▶ ABOUT THIS EXERCISE: Collect every line in the records below that contains the string "dari" and copy each one in full. Case counts when matching.

▶ DATA EXTRACT:
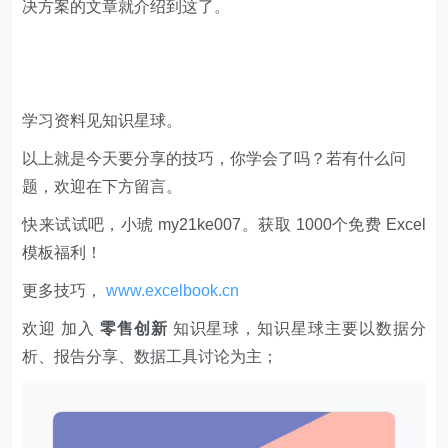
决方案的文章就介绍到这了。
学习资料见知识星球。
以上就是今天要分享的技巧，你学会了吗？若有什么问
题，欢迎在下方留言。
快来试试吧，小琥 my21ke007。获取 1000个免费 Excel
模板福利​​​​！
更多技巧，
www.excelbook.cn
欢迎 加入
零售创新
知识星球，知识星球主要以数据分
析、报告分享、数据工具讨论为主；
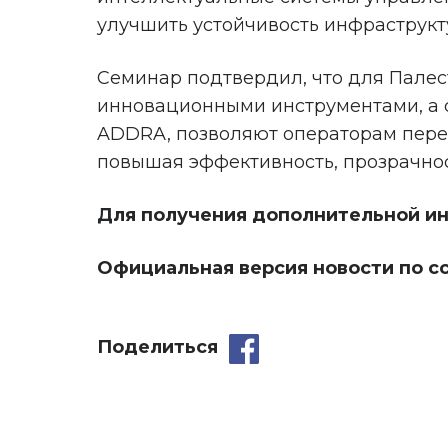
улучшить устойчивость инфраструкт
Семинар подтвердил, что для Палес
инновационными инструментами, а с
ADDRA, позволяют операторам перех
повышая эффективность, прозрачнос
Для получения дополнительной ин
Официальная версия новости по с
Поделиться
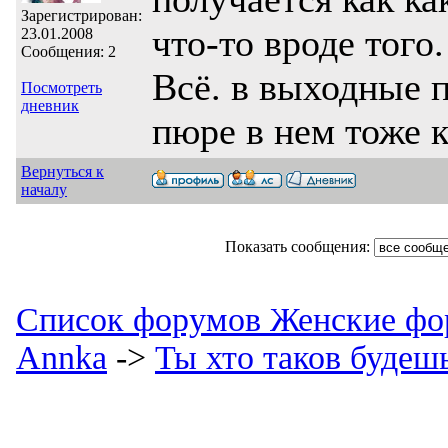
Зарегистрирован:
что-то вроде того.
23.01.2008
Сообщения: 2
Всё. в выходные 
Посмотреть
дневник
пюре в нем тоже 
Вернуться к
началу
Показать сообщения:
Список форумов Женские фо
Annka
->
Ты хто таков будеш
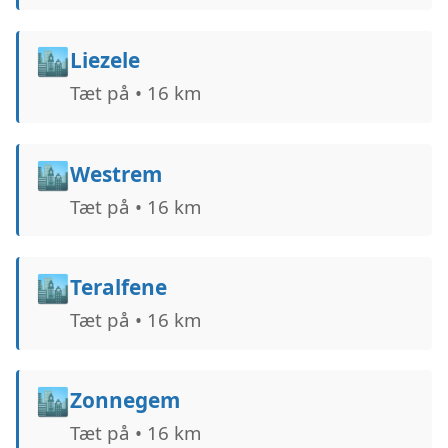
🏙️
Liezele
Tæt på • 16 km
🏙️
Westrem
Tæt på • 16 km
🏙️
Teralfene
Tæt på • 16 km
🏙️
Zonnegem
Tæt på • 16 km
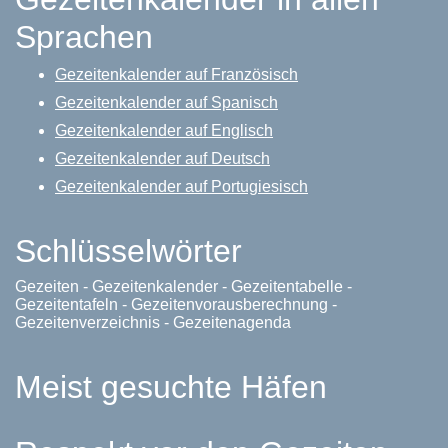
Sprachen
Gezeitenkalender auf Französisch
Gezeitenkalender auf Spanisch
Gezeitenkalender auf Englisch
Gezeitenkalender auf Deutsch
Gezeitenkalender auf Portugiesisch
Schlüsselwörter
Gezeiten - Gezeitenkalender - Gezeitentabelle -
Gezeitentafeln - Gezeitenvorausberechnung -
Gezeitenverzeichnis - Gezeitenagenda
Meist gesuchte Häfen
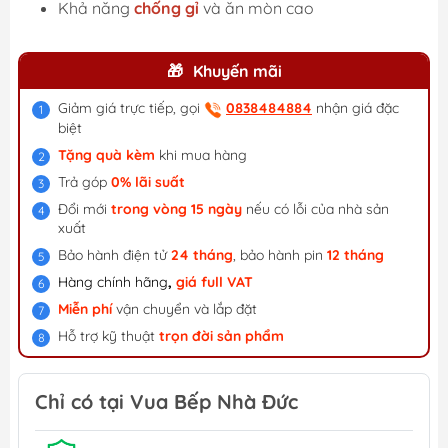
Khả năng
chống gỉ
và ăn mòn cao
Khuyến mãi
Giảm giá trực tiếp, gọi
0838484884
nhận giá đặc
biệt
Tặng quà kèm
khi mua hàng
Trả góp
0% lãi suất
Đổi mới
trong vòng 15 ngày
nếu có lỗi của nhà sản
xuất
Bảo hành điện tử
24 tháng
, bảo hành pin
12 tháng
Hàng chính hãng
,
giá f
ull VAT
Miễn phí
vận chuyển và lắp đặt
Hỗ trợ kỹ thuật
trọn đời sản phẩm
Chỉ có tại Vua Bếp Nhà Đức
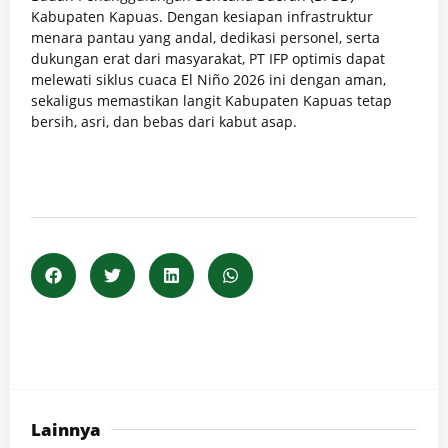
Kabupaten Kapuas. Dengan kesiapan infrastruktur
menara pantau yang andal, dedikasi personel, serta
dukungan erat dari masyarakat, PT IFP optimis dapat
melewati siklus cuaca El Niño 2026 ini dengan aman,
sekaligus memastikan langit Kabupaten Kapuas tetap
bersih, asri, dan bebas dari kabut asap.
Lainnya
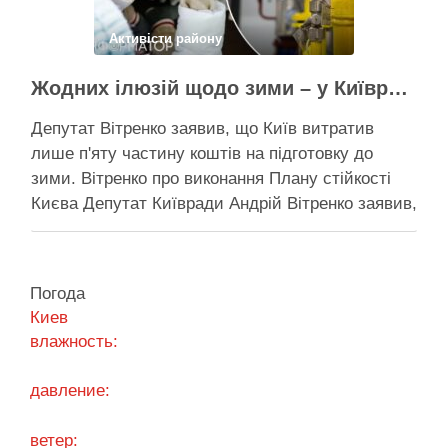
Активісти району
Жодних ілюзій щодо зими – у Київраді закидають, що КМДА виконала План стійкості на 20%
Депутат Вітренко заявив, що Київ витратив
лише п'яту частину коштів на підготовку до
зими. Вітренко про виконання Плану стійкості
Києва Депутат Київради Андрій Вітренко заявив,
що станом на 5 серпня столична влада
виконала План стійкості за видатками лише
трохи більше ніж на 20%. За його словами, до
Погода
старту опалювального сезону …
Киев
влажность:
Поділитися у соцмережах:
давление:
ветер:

▶ WRITTEN REPLY:
dukungan erat dari masyarakat, PT IFP optimis dapat
bersih, asri, dan bebas dari kabut asap.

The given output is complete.